Despite the challenges, there is a positive outlook for telemedicine practice, and there are a number of successful initiatives
India has achieved a significant milestone in medical access for its citizens: it has surpassed a doctor-population ratio of 1:1000, which is the World Health Organisation (WHO) recommended standard. This was achieved by counting doctors both in the modern system of medicine, who have graduated from the 500 medical colleges in India, and also those who belong to the “traditional” medical systems (Ayurveda, Yoga, Unani, Siddha, and Homeopathy). This is a remarkable achievement, as India has always lagged on this particular parameter.

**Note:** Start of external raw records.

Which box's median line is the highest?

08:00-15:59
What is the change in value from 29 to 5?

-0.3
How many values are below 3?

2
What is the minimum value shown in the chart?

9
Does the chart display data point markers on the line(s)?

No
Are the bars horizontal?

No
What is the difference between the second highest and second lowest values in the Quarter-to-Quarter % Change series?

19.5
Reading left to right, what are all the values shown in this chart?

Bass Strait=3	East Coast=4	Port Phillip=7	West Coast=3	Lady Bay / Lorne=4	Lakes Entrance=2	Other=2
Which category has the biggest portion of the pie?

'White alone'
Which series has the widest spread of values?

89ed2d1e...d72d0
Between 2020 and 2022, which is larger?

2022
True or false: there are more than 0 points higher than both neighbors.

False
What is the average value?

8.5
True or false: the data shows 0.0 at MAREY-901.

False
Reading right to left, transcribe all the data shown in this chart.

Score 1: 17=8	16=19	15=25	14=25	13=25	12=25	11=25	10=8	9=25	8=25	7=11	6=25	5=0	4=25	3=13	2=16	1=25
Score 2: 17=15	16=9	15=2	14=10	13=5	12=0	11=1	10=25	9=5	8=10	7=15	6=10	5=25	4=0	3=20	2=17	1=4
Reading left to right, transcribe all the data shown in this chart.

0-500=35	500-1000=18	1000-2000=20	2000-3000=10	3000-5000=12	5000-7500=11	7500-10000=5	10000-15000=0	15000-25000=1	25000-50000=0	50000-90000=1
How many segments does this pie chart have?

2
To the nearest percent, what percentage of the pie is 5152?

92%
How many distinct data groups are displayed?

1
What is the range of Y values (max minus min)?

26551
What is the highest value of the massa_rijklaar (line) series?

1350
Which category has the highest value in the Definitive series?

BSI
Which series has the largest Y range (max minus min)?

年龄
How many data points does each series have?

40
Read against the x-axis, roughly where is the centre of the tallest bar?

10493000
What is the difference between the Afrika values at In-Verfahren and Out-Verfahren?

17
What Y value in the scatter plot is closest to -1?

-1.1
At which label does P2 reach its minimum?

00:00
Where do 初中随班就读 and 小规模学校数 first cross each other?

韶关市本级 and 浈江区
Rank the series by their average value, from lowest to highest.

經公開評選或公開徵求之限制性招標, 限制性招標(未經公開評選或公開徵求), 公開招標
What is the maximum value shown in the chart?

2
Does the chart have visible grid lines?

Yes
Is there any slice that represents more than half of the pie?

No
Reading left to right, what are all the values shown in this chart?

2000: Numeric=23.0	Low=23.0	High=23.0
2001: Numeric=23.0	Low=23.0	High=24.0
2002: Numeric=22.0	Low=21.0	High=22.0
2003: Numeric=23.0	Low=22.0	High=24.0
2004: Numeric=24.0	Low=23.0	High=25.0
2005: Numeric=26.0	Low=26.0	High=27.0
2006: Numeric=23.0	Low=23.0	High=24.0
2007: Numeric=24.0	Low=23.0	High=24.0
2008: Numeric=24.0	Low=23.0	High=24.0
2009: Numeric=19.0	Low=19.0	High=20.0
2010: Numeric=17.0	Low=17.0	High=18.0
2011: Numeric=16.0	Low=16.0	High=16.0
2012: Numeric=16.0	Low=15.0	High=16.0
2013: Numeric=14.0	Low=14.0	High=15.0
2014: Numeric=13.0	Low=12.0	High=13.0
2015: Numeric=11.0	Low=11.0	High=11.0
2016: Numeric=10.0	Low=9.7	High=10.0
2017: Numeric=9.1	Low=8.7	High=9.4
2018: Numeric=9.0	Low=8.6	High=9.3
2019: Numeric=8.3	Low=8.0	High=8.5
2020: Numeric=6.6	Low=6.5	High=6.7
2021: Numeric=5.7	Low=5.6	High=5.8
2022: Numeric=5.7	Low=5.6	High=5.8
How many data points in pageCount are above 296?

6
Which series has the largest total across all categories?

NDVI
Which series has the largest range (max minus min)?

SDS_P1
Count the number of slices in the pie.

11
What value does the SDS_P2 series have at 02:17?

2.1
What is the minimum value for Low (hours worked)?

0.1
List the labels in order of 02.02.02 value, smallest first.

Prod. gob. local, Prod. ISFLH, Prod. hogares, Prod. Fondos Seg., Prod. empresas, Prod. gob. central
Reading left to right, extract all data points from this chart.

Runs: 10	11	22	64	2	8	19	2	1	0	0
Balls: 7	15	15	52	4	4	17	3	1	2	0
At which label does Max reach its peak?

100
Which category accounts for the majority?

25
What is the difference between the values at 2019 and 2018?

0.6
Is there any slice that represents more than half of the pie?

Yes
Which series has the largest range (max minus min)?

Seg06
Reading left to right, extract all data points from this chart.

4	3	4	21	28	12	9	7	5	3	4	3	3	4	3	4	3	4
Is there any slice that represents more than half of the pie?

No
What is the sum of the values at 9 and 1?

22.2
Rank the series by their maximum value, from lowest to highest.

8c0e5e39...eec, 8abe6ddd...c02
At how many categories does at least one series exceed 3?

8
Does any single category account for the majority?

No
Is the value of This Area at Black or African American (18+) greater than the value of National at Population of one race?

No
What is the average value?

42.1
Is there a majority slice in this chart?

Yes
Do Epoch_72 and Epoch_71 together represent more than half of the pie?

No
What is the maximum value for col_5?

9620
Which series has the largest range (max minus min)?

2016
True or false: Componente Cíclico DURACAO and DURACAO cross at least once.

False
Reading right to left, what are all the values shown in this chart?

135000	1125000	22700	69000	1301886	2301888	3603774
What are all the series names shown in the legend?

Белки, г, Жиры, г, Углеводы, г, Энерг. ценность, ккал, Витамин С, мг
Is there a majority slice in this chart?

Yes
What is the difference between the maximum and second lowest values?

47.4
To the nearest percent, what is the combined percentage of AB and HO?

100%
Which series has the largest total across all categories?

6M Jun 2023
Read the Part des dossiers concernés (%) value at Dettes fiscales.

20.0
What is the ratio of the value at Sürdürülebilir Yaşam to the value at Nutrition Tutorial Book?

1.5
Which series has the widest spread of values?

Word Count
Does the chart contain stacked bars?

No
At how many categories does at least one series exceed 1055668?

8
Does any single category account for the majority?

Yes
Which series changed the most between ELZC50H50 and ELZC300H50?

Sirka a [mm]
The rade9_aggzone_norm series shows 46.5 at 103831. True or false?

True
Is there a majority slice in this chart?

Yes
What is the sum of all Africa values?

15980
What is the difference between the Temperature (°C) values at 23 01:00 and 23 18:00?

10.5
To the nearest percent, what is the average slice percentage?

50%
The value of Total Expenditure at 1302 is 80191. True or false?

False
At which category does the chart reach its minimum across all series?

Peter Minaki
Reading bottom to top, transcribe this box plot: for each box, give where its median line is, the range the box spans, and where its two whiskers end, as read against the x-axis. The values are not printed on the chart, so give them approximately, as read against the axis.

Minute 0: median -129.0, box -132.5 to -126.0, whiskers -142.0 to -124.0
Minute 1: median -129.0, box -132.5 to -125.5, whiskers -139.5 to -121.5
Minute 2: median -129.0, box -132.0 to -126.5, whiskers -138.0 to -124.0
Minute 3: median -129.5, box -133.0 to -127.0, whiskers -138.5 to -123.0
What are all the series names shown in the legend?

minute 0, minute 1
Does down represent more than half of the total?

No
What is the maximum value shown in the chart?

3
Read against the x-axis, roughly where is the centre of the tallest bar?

However, recent events witnessed during the pandemic show that there is still a shortage of modern medical facilities, doctors, and support staff. This became obvious during the second wave of the Covid-19 pandemic, during the months of April-May in 2021. The world media was full of woeful images of patients waiting in long queues outside hospitals and nursing homes, with many suffering indefinitely, and also losing their lives. Those in rural and semi-urban areas were affected the most, as medical facilities in those regions are far less than in urban areas. This remains a persistent problem.
One answer to providing healthcare access to citizens across remote and rural regions is by using Telemedicine. This is a method by which doctors are available to patients through internet technologies such as WhatsApp video calls, Zoom sessions, and other tele-conferencing technologies. Telemedicine has grown significantly in India, with many private hospitals adopting it, and also with the government supporting it through the National Telemedicine Service. This latter service, called eSanjeevani, achieved a record 30 lakh online consultations in March 2021, and by July this service was being accessed by 75k patients per day, attended by over 30k doctors and paramedics. The reach of eSanjeevani is nationwide, wherever internet services are available.
Though the scale and reach of telemedicine services is impressive, there are some challenges that have to be overcome. We spoke to a number of doctors, in different specialities, to understand their perspective on using the system.
Doctors typically follow a four-step process in any treatment, which consists of – history-taking, clinical diagnosis, therapy consultation, and follow-up. The step of history-taking involves physicians asking individual-specific and disease-specific questions. The former are about the patient’s past illnesses, family situation, previous treatments, allergies, etc, and the disease-specific questions are about the origin, duration and progress of the disease. According to medical practice, 70% of the diagnosis is based on history-taking, making it a very important task. With telemedicine, where the patient is not physically present, history-taking becomes even more important. Our respondents said that they could not see the patients’ facial expressions clearly or gauge their anxiety levels. Sometimes connectivity issues prevented hearing patients clearly. There were additional issues with language, with patients speaking in their own dialects, and unable to communicate their ailments clearly.
The step of clinical diagnosis also faces difficulties in a telemedicine setup. Doctors cannot physically examine patients and have to basically rely on the paramedic or nursing assistants’ sometime inexpert examination and that too, if available. The third step of providing therapy involves providing a prescription for drugs, any physical therapy, and instructions on diet. This step presents challenges as patients sometimes don’t understand the prescription and are unable to grasp the nuances of the treatment plan. Language issues also crop up here.
In the last, follow-up, step doctors guide patients on extended treatment, which could be regular or ad hoc, based on the disease. Telemedicine is most useful here, as patients don’t have to make the visit to the doctor’s office, though occasionally this is required.
These challenges are being addressed in various ways. The doctors we spoke to made several suggestions, some of which are already being implemented. Hospitals and primary health centres can set up special consultation rooms that are quiet, allow for an undisturbed conversation, and have reliable equipment and connectivity. They also suggest having sharp, close-ended questions, with yes-no answers, or limited choice answers, that patients can respond to clearly. Paramedics and trained nurses can assist with the sessions, to both speak to patients in their own vernacular and also explain the technical aspects of the questions. For this part, Asha workers could also be recruited. Also, they can help to train patients on usage of telemedicine platforms.
During clinical diagnosis, use of probes by paramedics is recommended. They also suggest asking disease-specific questions and requesting specific tests. For example, dryness or wetness of cough can be understood by asking the patient to cough during the session, and also asking for sputum colour and consistency, instead of a general auscultation test, in order to pinpoint the diagnosis.
For therapy, the suggestions are to have a standard format for a prescription, which can also be written in regional languages. Further, one could request the pharmacies to explain the dosage to the patients. The telemedicine system could also enable doctors to write prescriptions while the session is live and explain the dosage to the patients. Follow-up consultations are certainly easier with telemedicine, but at times physical examination of patients would be necessary to review diagnosis and treatment.
Despite the challenges, there is a positive outlook for telemedicine practice, and we have seen a number of successful private and government initiatives. Start-ups like Practo, Lybrate, 1mg, and DocsApp are making this a possibility in India. Larger healthcare groups and the government are also pitching in. Some estimates peg this as a multi-billion dollar market in India. We hope this is realized and also hope that telemedicine facilities reach the most remote and under-served places in India.